Carpi , domenica, 12. marzo, 2023 10:00 (ACI Stampa).
Nei Vangeli sono raccontati tanti incontri di Gesù con persone molto diverse tra di loro. Anche la nostra presenza alla celebrazione domenicale è motivata dal desiderio di incontrare il Signore. Egli sa che noi abbiamo bisogno di Lui e per questo ci parla nella sua Parola e nel sacramento dell’Eucarestia si avvicina a ciascuno di noi perchè non vuole lasciarci soli “sulle strade a volte dissestate della vita”. Ci offre, così, la possibilità di confidarGli le ansie, le sofferenze, gli interrogativi che abitano e agitano il nostro cuore.

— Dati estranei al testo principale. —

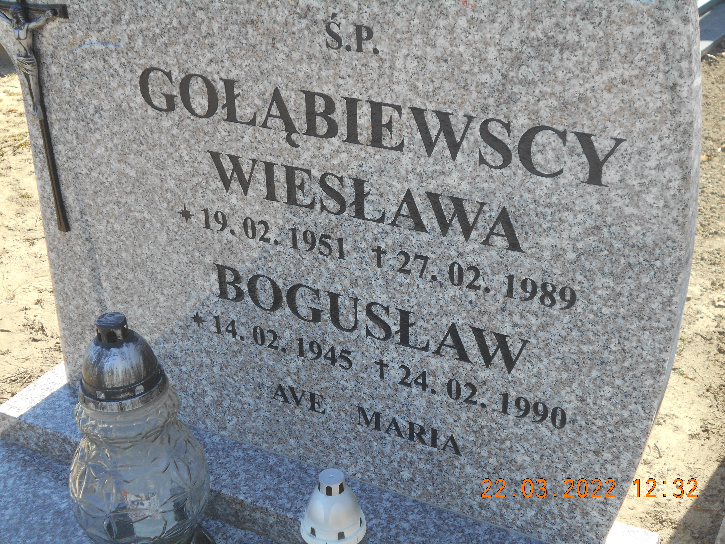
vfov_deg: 29.1
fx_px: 1047
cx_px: 362
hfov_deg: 38.2
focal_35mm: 50
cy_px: 272
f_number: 4.5
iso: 80
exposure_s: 1/160
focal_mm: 8.8
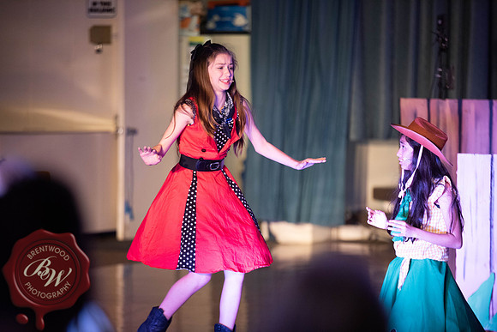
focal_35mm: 200
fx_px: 2762
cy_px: 166
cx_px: 248
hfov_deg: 10.3
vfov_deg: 6.9
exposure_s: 1/200
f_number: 2.8
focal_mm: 200
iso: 2200
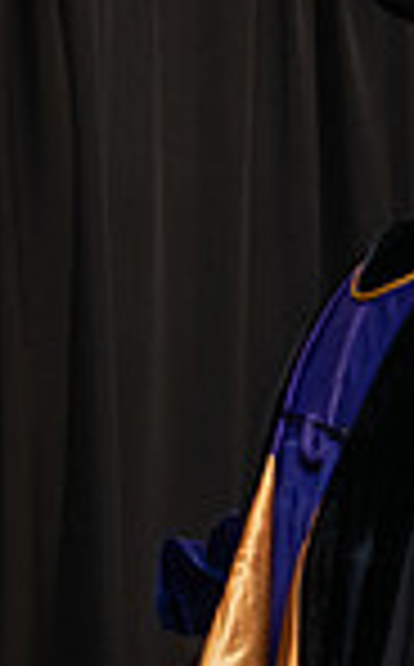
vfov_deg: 8.5
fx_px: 4495
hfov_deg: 5.1
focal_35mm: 248
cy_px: 457
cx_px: 1004
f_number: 5
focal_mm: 62
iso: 2000
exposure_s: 1/125
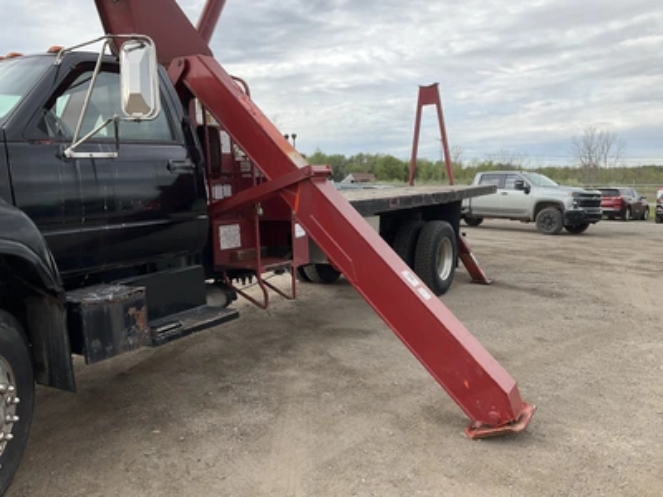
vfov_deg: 48.2
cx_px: 332
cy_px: 248
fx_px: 555
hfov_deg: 61.7
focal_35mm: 29
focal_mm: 3
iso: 25
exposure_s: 1/691
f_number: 1.8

L’episodio della donna samaritana ci permette di riconoscere che il Signore non solo si affianca al nostro cammino, ma è anche in grado di rispondere al bisogno di bene, di felicità, di amore e di giustizia presente nel cuore di ogni persona; di sanare le ferite e lenire le sofferenze provocate dalla durezza della vita. Forse anche noi, come la samaritana, facciamo fatica a comprendere come Gesù possa offrire tutto questo, tuttavia non possiamo negare che quando ascoltiamo le sue parole queste sono capaci di toccare il cuore, di infondere speranza, di donare pace interiore. Abbiamo la percezione che sono parole diverse, vere, che corrispondono al bisogno della vita. Perchè? Gesù, ad un certo momento del dialogo con la samaritana lascia perdere i discorsi e attira l’attenzione su di sé: “Sono io che parlo con te”, che equivale a dire “ciò che tu cerchi, sono io!”.

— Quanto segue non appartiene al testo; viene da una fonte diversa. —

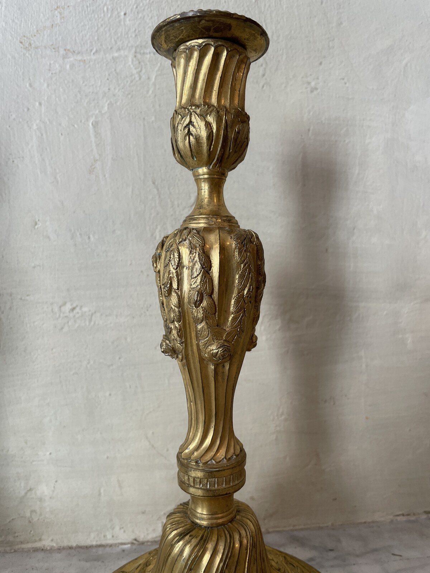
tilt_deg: -1.4
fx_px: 431
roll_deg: +0.2
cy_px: 286
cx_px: 215
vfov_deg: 67.3
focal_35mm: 26
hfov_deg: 53.1
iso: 125
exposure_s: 1/100
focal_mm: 4.2
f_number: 1.6
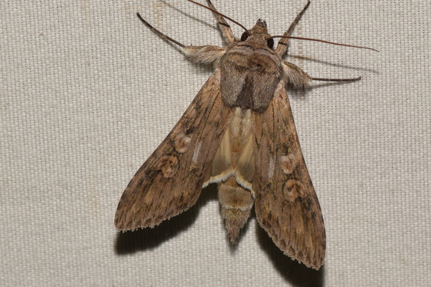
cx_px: 216
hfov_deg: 9.8
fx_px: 2513
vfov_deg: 6.5
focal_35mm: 210
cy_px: 144
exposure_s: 1/160
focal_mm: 140
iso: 200
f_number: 14
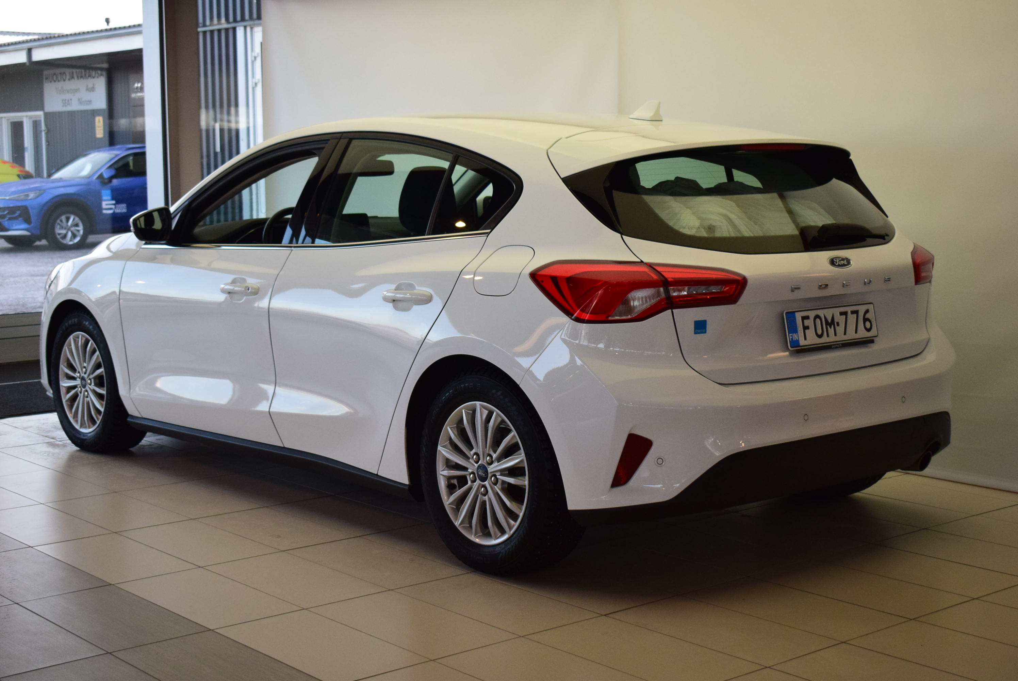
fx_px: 1528
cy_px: 340
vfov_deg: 25.1
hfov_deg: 36.8
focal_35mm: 54
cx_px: 509
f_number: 4.8
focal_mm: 36
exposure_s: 1/800
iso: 1600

La donna è invitata a riconoscere in quell’uomo che le sta davanti la presenza di Dio e ad accoglierLo nella sua vita per avere luce sul mistero dell’esistenza umana. Davanti a questo mistero sono possibili due letture. C’è lo sguardo privo della fede che considera la vita una passione inutile, ma c’è anche lo sguardo della fede che ci porta a scoprire l’amore di Dio per noi qui in terra e dopo la nostra morte. Cristo, infatti, è il Figlio di Dio che si è messo alla pari con noi per incontrarci nella precarietà e nella debolezza della nostra condizione umana ferita dal peccato e offrirci il dono della salvezza. E’ Lui l’acqua viva che disseta, il Pane che sfama, l’Amore che dà pienezza. Senza Cristo l’uomo è abbandonato a se stesso e vive una solitudine esistenziale che può diventare insopportabile perchè non è in grado di sapere chi è, da dove viene e dove sta andando.
Apriamo la nostra vita all’amore di Gesù, il quale quando viene accolto è come una brezza che accarezza il nostro viso e dona refrigerio, conforto e consolazione. Con l’amicizia di Gesù tutto è possibile; tutto si riveste di una straordinaria luce di senso e di bellezza; con lui tutto, anche la porta oscura della morte può essere affrontata con fiducia perché essa, come credeva Papa Benedetto non è “per una fine, ma per un Incontro”. Sì, cari fratelli e sorelle se il Signore Gesù diviene il nostro amore noi abbiamo la certezza di essere incamminati non verso il nulla, ma verso l’incontro con Lui e con tutti coloro che ci hanno preceduto nel suo regno. L’Eucarestia è un anticipo di questo incontro risolutivo della vita perchè il Signore si rende realmente e veramente presente tra noi. Addirittura si fa nostro cibo per comunicarci la sua vita divina. Non si tratta solo di belle parole! E’ un esperienza possibile a tutti. L’unica condizione che il Signore ci pone è quella di permettergli di lasciarci attirare al suo Cuore, che arde d’amore per noi.
Ha scritto Gòmez Dàvila (scrittore e filosofo colombiano, morto nel 1994): Il cristianesimo non insegna che i problemi umani abbiano una soluzione, ma che l’invocazione viene esaudita. Viene esaudita perchè Cristo ci fa fatto una promessa: “Vado a preparavi un posto”. Egli con la sua resurrezione e ascensione è entrato nella gloria del Padre, non per abbandonare l’umanità al suo tragico destino, ma per diventare contemporaneo ad ogni uomo e così accompagnare, sostenere, confortare il cammino dei suoi discepoli. Fino a quando entreremo finalmente alla presenza di Dio, lo guarderemo e ci delizieremo del suo sguardo pieno d’amore, in comunione con tutti i santi e gli angeli, e allora sarà gioia piena e definitiva (cfr Gv 15.11).